The boxes that Gertrude Litto’s papers came in were blissfully limited.  Her papers documented her adventure through Peru, Bolivia, Ecuador, Chile, Colombia and Venezuela, and were the raw materials from which her 1976 book, South American Folk Pottery, was crafted.  Her collection is one that crosses over into different formats – photos, physical objects, and published and unpublished materials.  Her papers bring together and put into context what a ceramic bowl or photo cannot and the manuscript shows the process of publication that isn’t often seen.  The papers show Litto’s travels, the places she went, what she learned, how it translated into a book and the methods used to create the pottery she purchased.  The interesting part of this collection is that despite the fact that the objects are housed in the collections stacks, the books are in the library and the papers are in the archives, they are all interconnected, pieces of a whole story.  I enjoyed flipping through her notes and manuscript with red inked scribbles upon it, knowing that this eventually became a published book.  The photos of South American native peoples showed the process in which the pottery she wrote about and collected was made.  Everything relates to each other in this museum world in a way I never really thought about within the classroom.

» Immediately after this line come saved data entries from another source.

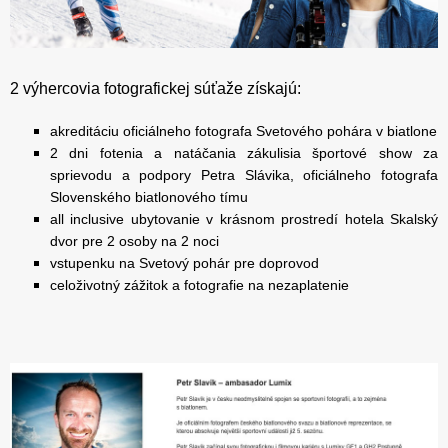
2 výhercovia fotografickej súťaže získajú:
akreditáciu oficiálneho fotografa Svetového pohára v biatlone
2 dni fotenia a natáčania zákulisia športové show za
sprievodu a podpory Petra Slávika, oficiálneho fotografa
Slovenského biatlonového tímu
all inclusive ubytovanie v krásnom prostredí hotela Skalský
dvor pre 2 osoby na 2 noci
vstupenku na Svetový pohár pre doprovod
celoživotný zážitok a fotografie na nezaplatenie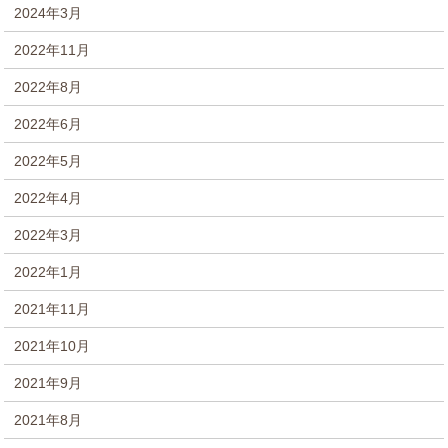
2024年3月
2022年11月
2022年8月
2022年6月
2022年5月
2022年4月
2022年3月
2022年1月
2021年11月
2021年10月
2021年9月
2021年8月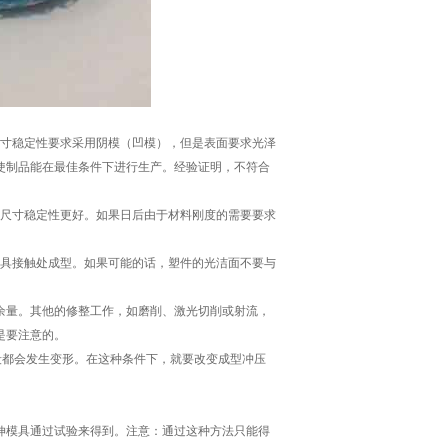
尺寸稳定性要求采用阴模（凹模），但是表面要求光泽
使制品能在最佳条件下进行生产。经验证明，不符合
的尺寸稳定性更好。如果日后由于材料刚度的需要要求
模具接触处成型。如果可能的话，塑件的光洁面不要与
的余量。其他的修整工作，如磨削、激光切削或射流，
是要注意的。
段都会发生变形。在这种条件下，就要改变成型冲压
伸模具通过试验来得到。注意：通过这种方法只能得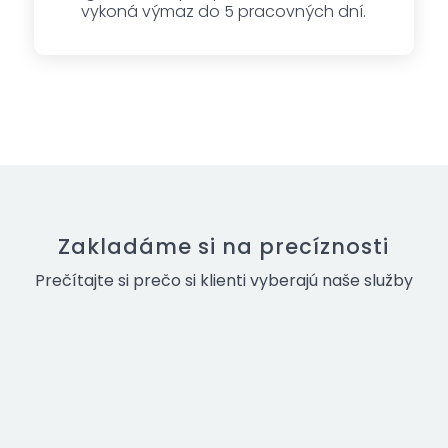
vykoná výmaz do 5 pracovných dní.
Zakladáme si na precíznosti
Prečítajte si prečo si klienti vyberajú naše služby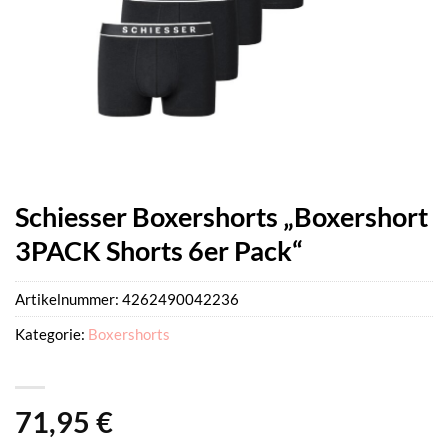
Schiesser Boxershorts „Boxershort
3PACK Shorts 6er Pack“
Artikelnummer:
4262490042236
Kategorie:
Boxershorts
71,95
€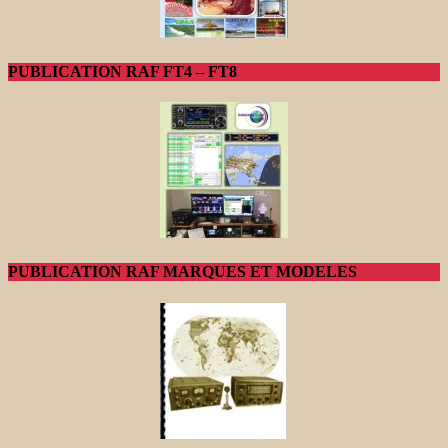
PUBLICATION RAF FT4 – FT8
PUBLICATION RAF MARQUES ET MODELES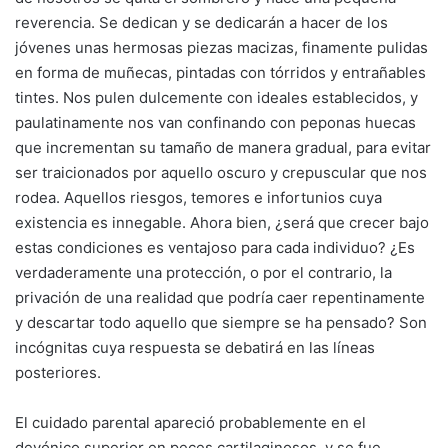
reverencia. Se dedican y se dedicarán a hacer de los
jóvenes unas hermosas piezas macizas, finamente pulidas
en forma de muñecas, pintadas con tórridos y entrañables
tintes. Nos pulen dulcemente con ideales establecidos, y
paulatinamente nos van confinando con peponas huecas
que incrementan su tamaño de manera gradual, para evitar
ser traicionados por aquello oscuro y crepuscular que nos
rodea. Aquellos riesgos, temores e infortunios cuya
existencia es innegable. Ahora bien, ¿será que crecer bajo
estas condiciones es ventajoso para cada individuo? ¿Es
verdaderamente una protección, o por el contrario, la
privación de una realidad que podría caer repentinamente
y descartar todo aquello que siempre se ha pensado? Son
incógnitas cuya respuesta se debatirá en las líneas
posteriores.
El cuidado parental apareció probablemente en el
devónico superior en peces cartilaginosos, y se fue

Processing archival materials is a labor of love to which I have found myself endeared during my time at NMAI.  Many of the activities I’ve done and the manuscript collections I encountered have been different from what I have experienced in my past work and has captivated me to the extent that I almost don’t mind that it’s over 90 degrees outside my world of papers and Hollinger boxes.  Friend and archivist , Samantha Cross, wrote to me about my internship, “I imagine you’ll return a changed woman.  Far too civilized to associate with childish friends, you’ll form superficial bonds with those of the upper echelons.  You’ll go to fancy parties and regale them with your wit and social commentary, whilst the rest of us look on in wonder.”  Changed woman?  Yes.  Regale people with my wit and social commentary?  Always.  Superficial bonds with the upper echelons?  Hardly.  I have been more than pleased to work with Jennifer O’Neal, Michael Pahn, Rachel Menyuk and fellow intern, Camille Tyndall, who have all guided and helped me in these beginnings of my archival career.  I hope to always encounter them as esteemed colleagues and friends.  And beyond the practical experience in processing archival collections, interning at NMAI has gotten me thinking about the connection between paper archives and object collections, the connection between heritage and scholarship, and that hand crank shelves are far superior to automatic ones. 

Cara Bertram, NMAI Archive Center Intern  (Summer 2011)

1 comment:

  1. I'm glad that you discovered something about museums during your internship. Museums are the soul of our heritage and the "mento" of our history.